** To-do item **
Every line from the line containing "HP (Alto Rendimiento)" through the final line of the data is to be printed exactly; no other line is to appear.

##########

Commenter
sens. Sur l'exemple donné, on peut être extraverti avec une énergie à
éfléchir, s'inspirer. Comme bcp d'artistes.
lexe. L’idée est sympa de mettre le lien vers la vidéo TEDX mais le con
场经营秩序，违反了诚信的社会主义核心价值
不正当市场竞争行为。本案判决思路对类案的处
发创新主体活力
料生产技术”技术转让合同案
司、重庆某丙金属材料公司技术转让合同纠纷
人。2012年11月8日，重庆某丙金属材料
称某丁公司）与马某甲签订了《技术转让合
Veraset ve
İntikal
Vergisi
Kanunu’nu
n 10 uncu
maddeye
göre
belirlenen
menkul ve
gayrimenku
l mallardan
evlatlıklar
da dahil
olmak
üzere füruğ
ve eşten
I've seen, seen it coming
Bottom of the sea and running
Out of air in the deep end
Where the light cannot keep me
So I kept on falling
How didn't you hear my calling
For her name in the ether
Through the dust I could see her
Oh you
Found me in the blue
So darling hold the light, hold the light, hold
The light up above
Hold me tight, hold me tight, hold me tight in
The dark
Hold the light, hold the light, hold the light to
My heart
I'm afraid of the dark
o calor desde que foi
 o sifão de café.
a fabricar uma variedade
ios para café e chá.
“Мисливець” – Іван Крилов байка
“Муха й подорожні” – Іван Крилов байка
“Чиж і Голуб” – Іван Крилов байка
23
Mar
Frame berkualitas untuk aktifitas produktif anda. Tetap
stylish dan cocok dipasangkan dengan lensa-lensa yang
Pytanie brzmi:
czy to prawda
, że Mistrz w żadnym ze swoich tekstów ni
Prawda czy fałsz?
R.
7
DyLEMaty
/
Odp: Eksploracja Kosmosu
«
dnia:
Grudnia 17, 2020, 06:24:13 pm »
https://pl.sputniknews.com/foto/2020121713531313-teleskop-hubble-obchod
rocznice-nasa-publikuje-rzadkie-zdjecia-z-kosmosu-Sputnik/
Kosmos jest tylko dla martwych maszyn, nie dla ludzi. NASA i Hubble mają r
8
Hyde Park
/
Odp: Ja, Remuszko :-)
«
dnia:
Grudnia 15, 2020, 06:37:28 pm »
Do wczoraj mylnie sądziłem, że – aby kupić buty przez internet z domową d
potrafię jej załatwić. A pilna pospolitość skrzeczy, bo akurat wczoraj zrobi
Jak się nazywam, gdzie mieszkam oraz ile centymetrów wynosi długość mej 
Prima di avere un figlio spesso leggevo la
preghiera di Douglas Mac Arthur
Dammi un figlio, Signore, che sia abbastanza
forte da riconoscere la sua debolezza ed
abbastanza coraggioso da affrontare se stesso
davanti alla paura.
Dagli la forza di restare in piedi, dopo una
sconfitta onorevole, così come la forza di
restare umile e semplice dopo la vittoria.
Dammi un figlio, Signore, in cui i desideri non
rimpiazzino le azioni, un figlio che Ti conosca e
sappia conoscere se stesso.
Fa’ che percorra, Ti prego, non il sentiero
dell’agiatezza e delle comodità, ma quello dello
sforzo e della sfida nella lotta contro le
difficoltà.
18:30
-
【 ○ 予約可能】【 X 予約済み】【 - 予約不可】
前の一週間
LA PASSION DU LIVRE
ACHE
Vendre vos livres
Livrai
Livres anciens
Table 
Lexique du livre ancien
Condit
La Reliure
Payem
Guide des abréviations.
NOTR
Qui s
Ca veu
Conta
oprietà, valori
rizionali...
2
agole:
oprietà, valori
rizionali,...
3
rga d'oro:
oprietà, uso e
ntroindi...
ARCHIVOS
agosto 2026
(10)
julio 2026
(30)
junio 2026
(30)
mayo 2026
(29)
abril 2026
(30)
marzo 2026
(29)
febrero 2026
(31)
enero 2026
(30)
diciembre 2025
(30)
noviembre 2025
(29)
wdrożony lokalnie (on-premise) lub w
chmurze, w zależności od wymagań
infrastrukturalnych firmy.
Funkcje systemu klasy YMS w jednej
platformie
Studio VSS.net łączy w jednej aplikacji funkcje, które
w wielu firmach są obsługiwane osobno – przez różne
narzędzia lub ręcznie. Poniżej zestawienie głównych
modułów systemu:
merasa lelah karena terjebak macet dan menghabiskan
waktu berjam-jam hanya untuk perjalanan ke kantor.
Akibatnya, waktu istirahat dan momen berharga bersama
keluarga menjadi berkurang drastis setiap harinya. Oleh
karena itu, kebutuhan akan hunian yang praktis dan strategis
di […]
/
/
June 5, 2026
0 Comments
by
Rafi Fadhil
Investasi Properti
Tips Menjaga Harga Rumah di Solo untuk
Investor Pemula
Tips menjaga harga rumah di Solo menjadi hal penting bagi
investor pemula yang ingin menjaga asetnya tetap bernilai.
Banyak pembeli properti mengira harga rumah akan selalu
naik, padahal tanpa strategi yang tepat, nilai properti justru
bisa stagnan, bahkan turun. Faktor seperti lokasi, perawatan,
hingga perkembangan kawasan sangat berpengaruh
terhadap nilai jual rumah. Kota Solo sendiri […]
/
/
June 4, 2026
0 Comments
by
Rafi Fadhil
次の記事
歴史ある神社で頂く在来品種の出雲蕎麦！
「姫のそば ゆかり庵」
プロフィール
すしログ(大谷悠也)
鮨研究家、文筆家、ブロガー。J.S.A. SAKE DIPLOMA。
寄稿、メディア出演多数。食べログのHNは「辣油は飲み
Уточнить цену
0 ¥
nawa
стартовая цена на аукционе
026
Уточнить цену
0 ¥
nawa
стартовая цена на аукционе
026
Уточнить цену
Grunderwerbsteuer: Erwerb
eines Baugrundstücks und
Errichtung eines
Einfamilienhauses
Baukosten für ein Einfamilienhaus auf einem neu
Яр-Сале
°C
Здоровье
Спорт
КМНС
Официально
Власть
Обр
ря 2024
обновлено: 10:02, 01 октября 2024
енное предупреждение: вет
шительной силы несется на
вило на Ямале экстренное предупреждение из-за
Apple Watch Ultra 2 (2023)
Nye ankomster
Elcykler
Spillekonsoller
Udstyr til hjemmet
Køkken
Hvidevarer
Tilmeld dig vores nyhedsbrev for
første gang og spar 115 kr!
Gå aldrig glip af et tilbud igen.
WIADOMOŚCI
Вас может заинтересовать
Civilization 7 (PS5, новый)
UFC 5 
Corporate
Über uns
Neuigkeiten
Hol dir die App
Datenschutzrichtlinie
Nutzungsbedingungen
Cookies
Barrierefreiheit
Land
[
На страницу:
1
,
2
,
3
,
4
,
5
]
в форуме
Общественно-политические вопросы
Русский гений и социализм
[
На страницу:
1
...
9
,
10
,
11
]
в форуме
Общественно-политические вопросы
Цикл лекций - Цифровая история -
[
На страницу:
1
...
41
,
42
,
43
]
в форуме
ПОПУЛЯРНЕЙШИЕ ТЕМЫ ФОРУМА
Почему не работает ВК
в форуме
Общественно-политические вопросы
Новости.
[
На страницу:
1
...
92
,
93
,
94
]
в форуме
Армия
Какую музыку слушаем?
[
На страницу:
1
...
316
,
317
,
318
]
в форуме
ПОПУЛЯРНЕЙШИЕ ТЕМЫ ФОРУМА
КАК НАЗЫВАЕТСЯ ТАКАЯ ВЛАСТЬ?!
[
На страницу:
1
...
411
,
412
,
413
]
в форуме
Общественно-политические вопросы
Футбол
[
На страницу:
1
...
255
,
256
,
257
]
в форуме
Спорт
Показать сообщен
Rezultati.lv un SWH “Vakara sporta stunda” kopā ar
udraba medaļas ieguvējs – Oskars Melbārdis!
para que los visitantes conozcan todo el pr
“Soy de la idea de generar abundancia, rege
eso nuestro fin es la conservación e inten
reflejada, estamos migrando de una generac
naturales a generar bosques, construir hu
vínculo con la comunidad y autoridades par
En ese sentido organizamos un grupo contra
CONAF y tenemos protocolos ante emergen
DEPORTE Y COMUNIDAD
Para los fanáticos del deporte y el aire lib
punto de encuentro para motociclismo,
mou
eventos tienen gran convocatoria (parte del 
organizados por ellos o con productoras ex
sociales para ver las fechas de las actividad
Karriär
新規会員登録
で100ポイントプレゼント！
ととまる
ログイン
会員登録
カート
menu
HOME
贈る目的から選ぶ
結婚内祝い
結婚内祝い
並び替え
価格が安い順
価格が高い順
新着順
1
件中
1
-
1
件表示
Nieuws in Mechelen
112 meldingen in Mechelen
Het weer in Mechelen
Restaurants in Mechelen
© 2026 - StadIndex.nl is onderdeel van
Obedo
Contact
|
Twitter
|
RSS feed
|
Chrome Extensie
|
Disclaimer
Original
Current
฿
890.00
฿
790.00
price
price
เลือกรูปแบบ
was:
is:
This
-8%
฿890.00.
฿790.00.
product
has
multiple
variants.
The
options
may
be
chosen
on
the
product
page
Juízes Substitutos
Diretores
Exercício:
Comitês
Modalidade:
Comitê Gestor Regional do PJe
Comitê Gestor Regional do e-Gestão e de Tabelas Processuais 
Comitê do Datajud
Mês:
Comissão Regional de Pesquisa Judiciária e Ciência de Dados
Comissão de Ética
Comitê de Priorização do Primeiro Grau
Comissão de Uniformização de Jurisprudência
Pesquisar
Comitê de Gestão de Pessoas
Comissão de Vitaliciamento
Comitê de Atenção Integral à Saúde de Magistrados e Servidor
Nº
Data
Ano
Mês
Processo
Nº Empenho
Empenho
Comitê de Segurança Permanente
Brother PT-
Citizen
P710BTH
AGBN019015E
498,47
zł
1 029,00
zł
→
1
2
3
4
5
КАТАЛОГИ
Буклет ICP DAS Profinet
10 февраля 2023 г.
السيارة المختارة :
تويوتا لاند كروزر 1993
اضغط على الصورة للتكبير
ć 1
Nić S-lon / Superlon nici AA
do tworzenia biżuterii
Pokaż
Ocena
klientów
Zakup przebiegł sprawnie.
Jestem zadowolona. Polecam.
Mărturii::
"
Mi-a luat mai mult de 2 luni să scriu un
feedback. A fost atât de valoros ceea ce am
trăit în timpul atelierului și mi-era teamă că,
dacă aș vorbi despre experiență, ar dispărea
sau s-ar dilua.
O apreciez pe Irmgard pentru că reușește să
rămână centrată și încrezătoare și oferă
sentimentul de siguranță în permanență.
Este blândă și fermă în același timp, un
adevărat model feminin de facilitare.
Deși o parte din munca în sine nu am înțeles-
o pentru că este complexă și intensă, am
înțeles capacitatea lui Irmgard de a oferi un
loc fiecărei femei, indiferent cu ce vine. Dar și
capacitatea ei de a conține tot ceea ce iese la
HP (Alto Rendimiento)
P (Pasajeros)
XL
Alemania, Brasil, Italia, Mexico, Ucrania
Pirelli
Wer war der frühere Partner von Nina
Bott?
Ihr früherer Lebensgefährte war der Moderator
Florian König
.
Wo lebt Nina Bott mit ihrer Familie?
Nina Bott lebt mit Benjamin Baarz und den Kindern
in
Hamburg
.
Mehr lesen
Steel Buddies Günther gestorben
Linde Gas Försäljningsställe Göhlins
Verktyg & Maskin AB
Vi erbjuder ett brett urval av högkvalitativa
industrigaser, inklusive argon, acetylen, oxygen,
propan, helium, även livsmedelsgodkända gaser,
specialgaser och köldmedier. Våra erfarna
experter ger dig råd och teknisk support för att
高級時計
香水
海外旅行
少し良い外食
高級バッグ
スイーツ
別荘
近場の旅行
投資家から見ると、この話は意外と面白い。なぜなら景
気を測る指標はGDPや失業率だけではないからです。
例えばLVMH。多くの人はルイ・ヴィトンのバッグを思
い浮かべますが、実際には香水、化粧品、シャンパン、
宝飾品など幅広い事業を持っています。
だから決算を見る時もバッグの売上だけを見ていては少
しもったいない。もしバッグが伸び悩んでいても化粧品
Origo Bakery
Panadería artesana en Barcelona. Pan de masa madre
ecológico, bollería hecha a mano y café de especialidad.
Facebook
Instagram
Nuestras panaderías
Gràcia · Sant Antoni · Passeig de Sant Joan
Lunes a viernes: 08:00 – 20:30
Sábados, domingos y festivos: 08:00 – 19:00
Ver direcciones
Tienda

##########

** Task response **
HP (Alto Rendimiento)
P (Pasajeros)
XL
Alemania, Brasil, Italia, Mexico, Ucrania
Pirelli
Wer war der frühere Partner von Nina
Bott?
Ihr früherer Lebensgefährte war der Moderator
Florian König
.
Wo lebt Nina Bott mit ihrer Familie?
Nina Bott lebt mit Benjamin Baarz und den Kindern
in
Hamburg
.
Mehr lesen
Steel Buddies Günther gestorben
Linde Gas Försäljningsställe Göhlins
Verktyg & Maskin AB
Vi erbjuder ett brett urval av högkvalitativa
industrigaser, inklusive argon, acetylen, oxygen,
propan, helium, även livsmedelsgodkända gaser,
specialgaser och köldmedier. Våra erfarna
experter ger dig råd och teknisk support för att
高級時計
香水
海外旅行
少し良い外食
高級バッグ
スイーツ
別荘
近場の旅行
投資家から見ると、この話は意外と面白い。なぜなら景
気を測る指標はGDPや失業率だけではないからです。
例えばLVMH。多くの人はルイ・ヴィトンのバッグを思
い浮かべますが、実際には香水、化粧品、シャンパン、
宝飾品など幅広い事業を持っています。
だから決算を見る時もバッグの売上だけを見ていては少
しもったいない。もしバッグが伸び悩んでいても化粧品
Origo Bakery
Panadería artesana en Barcelona. Pan de masa madre
ecológico, bollería hecha a mano y café de especialidad.
Facebook
Instagram
Nuestras panaderías
Gràcia · Sant Antoni · Passeig de Sant Joan
Lunes a viernes: 08:00 – 20:30
Sábados, domingos y festivos: 08:00 – 19:00
Ver direcciones
Tienda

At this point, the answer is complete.